As slow as Jackson navigates the unruly sandstone of Page, he’s like a bighorn sheep that studied ballet. Graceful.
He plants his walking stick firmly and lifts one leg up to the next sandstone step. He counts to three and takes the next step and then repeats the process.
“God gave me this gift. I’ll see a shot at 60 mph, stop the car and put it in reverse. I’m not a technical photographer. I’m concerned about composition more than anything else. Here, come check this out. It’s a mini Wave,” Jackson said.
Right there, hiding on the outskirts of Page, was a sandstone formation that curled around itself like the infamous Wave. Hundreds of people line up at the Bureau of Land Management’s office in Kanab, Utah to enter the lottery, hoping to win a permit during the daily drawing for the Wave. The BLM only hands out 10 walk-in permits a day, and you’re more likely to find a $100 bill blowing down Lake Powell Blvd. than you are at winning the Wave lottery.

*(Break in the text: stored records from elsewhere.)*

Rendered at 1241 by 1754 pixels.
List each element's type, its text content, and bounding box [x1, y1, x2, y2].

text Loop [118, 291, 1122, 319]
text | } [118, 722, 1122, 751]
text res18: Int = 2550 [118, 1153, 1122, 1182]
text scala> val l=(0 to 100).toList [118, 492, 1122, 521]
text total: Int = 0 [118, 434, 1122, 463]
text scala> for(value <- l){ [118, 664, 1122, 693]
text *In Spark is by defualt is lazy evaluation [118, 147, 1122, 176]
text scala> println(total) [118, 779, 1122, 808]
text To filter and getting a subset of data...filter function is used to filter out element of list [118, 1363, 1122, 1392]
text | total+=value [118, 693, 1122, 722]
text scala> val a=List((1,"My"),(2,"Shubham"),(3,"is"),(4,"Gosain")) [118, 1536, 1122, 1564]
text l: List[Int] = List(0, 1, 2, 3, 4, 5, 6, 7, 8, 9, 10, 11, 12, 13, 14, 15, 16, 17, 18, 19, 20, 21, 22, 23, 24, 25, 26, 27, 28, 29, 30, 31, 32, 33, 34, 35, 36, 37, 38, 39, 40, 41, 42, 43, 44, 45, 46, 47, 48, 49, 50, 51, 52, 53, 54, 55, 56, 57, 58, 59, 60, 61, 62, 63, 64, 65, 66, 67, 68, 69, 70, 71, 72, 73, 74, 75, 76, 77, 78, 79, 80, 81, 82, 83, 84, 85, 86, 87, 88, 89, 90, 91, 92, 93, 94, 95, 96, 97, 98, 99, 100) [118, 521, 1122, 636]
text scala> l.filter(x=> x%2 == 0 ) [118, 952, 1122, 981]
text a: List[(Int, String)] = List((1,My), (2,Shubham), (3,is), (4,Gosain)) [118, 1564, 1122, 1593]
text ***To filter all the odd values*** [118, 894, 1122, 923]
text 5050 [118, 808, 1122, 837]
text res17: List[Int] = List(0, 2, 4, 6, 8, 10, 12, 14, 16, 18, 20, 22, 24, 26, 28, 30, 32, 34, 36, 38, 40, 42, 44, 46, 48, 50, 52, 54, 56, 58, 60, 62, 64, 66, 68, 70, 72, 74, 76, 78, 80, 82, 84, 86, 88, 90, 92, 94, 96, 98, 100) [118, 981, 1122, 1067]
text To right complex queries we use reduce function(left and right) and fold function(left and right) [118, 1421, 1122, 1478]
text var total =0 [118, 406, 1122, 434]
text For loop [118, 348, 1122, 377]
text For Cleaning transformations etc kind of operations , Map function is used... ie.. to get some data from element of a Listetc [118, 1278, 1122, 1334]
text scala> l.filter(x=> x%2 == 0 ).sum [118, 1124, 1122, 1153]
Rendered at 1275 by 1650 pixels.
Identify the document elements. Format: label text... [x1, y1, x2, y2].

The hike up to Jackson’s “Mini Wave” from the canyon’s edge is a bit of a scramble no matter how old you are, and when we reached it, Jackson said, “How ‘bout that? Slow, but I did it. And when it’s time to rest, it’s time to rest.”
Jackson and I sat down on a sandstone shelf and he started taking his pulse at his neck. Being a first responder I took his radial pulse at his wrist.
“143?” Jackson said laughing. His beats per minute were 88, regular and strong.
“I probably told you this before…” he said and then paused for a moment. “I forgot what I was going to say. I do this, too. I don’t get embarrassed anymore. I’ll get this brilliant thought, and then it’s gone. Anyway, I love this stuff, you know, photography. By the way, look to the left at the ridgeline. Those bushes are glowing.”
The sun was low and setting. The color of the sandstone was on fire.
“That’s what I do. I just put it in another gear when I forget what I was going to say,” Jackson continued.
Jackson then started talking about image processing software like Photoshop and Lightroom. And even though these programs are a young person’s game, he began to school me with techniques that photographers can use by utilizing postproduction software.
“It’s not just the camera. It’s the guy holding the camera, and he is going to have to take some chances. I do it my way. If I get it, I get it,” he said.
Jackson is a Nikon guy. One of his cameras is a $479 bundle including the lens.
“It’s not expensive. I don’t need those fancy cameras,” he said.
Jackson bounced around the “Mini Wave” and took some shots like a little kid waiting for Christmas. He would point out colors and light anomalies that most people would walk right by.
“A kid once asked me what she should be taking pictures of. I told her, ‘One word: Everything.’ If it doesn’t come out, then snap another one. There’s all kinds of rules in Photography, like the Rule of Thirds. There aren’t any rules, though. Those are merely suggestions. The most important thing in photography is composition. It is everything. If you don’t get it right, whatever you say about it goes away,” he said.
We started hiking back to the car before it got dark. Jackson bent down, picked up a rock, examined it for a second and said, “Hmm,” and then put it back. “So, what do you think of my place here? You don’t have to go to the big icons of the area like Bryce and Zion. I mean you do…but you don’t,” he said with the look of a poker player who has a full house.